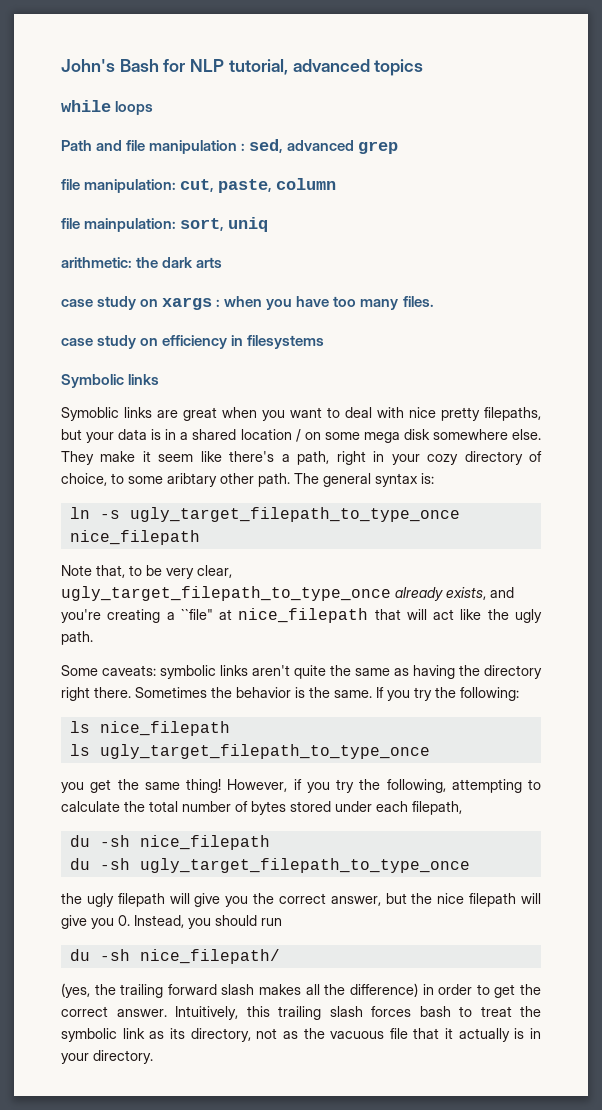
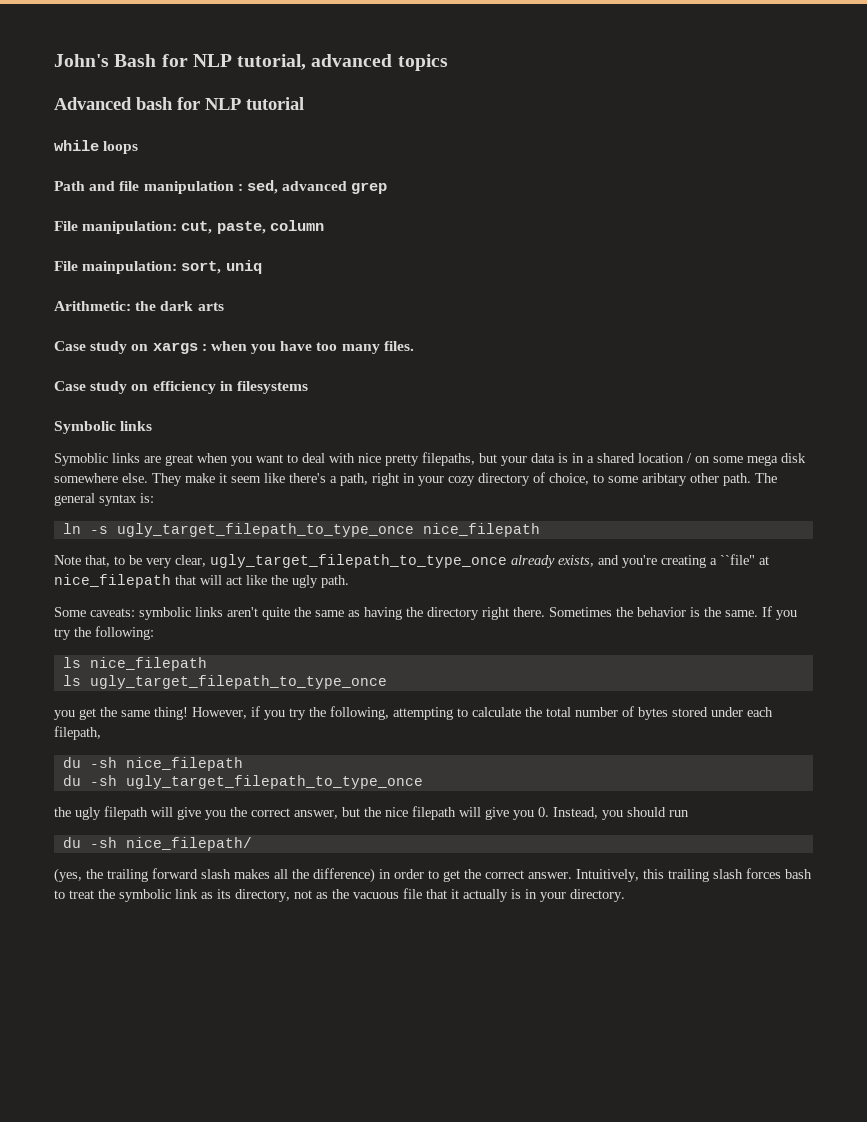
(424, 67) none -> [54,97,304,110] // Advanced bash for NLP tutorial
[61,179,80,190] file -> [54,221,78,231] File
[61,218,80,229] file -> [54,261,78,271] File
[61,257,132,268] arithmetic: -> [54,301,131,311] Arithmetic:
[61,299,93,307] case -> [54,341,86,351] Case
[61,338,93,346] case -> [54,381,86,391] Case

● TASK INSTRUCTIONS
Once the pictures are set aside, give the rest of the listing again exactly.

● OUTPUT BELOW
(424, 67) none -> [54,97,304,110] // Advanced bash for NLP tutorial
[61,179,80,190] file -> [54,221,78,231] File
[61,218,80,229] file -> [54,261,78,271] File
[61,257,132,268] arithmetic: -> [54,301,131,311] Arithmetic:
[61,299,93,307] case -> [54,341,86,351] Case
[61,338,93,346] case -> [54,381,86,391] Case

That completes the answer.